Judging from the current results, both China and the US are searching for a win-win middle ground. Not all matters on the US negotiation list were approved by China, while China's promise to speed up reform is also in line with its policy direction to speed up market-orientated reforms in various areas, which was proposed during the 19th National Congress of the Communist Party of China. 

With the China-US trade agreement, the US requested that China must not lower or manipulate the yuan's exchange rate to boost exports, if anything a superfluous clause. 

It's not a feasible move to stimulate exports via currency depreciation, nor is it a policy option for China. It's not only the premise for financial stability but also one of the Chinese government's long-term policy targets that the yuan should remain basically stable. 

With China's general economy, the yuan does not have the foundation for depreciation. Although the yuan experienced depreciation pressure last year, it has since shown an appreciation trend. China's economic bottom under policy support along with the gradual ease of external pressure both helps the yuan to remain relatively stable for 2019.

Besides, considering how the domestic and overseas environment that China faces now is very different from Japan in the 1980s, calling the US-China trade agreement the second "Plaza Accord" is nonsense. 

For one thing, China and Japan's market scale impact the US differently. In 2018, China's GDP accounted for 70 percent of the US GDP. During the Japan-US trade war, Japan's GDP only accounted for 40 percent of the US GDP. 

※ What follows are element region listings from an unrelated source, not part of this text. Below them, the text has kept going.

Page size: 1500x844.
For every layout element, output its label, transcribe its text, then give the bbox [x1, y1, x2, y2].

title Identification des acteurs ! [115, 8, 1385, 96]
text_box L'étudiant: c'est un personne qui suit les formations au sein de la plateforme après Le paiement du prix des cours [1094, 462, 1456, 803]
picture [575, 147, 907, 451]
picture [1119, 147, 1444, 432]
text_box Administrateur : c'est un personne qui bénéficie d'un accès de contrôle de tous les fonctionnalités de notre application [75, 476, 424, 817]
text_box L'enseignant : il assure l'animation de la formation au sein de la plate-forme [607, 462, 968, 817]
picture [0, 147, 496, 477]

China has shifted its economic growth impetus from exports to consumption. Its retail scale has grown from roughly 25 percent of US retail volume 10 years ago to a scale equivalent to the US retail market in 2018. In comparison, by 1985, Japan's retail market was only a third of the US market. 

China and Japan have different policies when dealing with US trade disputes. With the Plaza Accord, Japan chose to restrict the scale of exports via yen appreciation, while China planned to open up its markets voluntarily and expand exports from the US. 

Ten years after the Plaza Accord was signed, the US dollar exchange rate slumped almost 50 percent against the yen. The yen's substantial appreciation prompted the Japanese government to adopt an overly loose monetary policy, which later triggered an economic bubble burst. China has always made efforts to keep the yuan's exchange rate stable. The country has not used the exchange rate to adjust trade. 

At the same time, the China-US trade agreement has covered market opening-up and strengthening intellectual property rights protection which is what the Chinese economy needs. Although China's economic growth rate has slowed, policy support strength has intensified. Therefore, it's pessimistic to call the ongoing trade agreement a Plaza Accord sequel.

It is incorrect to think the US has nothing to lose from the trade friction. Instead, reaching a compromise with China is also appealing for the US. Particularly as China has risen to be the center of the world's supply chain and the world's factory, many of its exports to the US are manufactured in China by US-invested companies. Therefore, Trump's threats to levy duties on commodities would also bring losses to US enterprises and consumers. 

The path for China-US relations is not a smooth one. Next year's US presidential election, the uncertain nature of Trump's trade policies, populism and the rise of China's high-end manufacturing and rapid development of its science and technology sectors, the political wrestling between both the two will only extend into other areas and onto deeper levels. As China-US relations advance, twists and turns can be expected.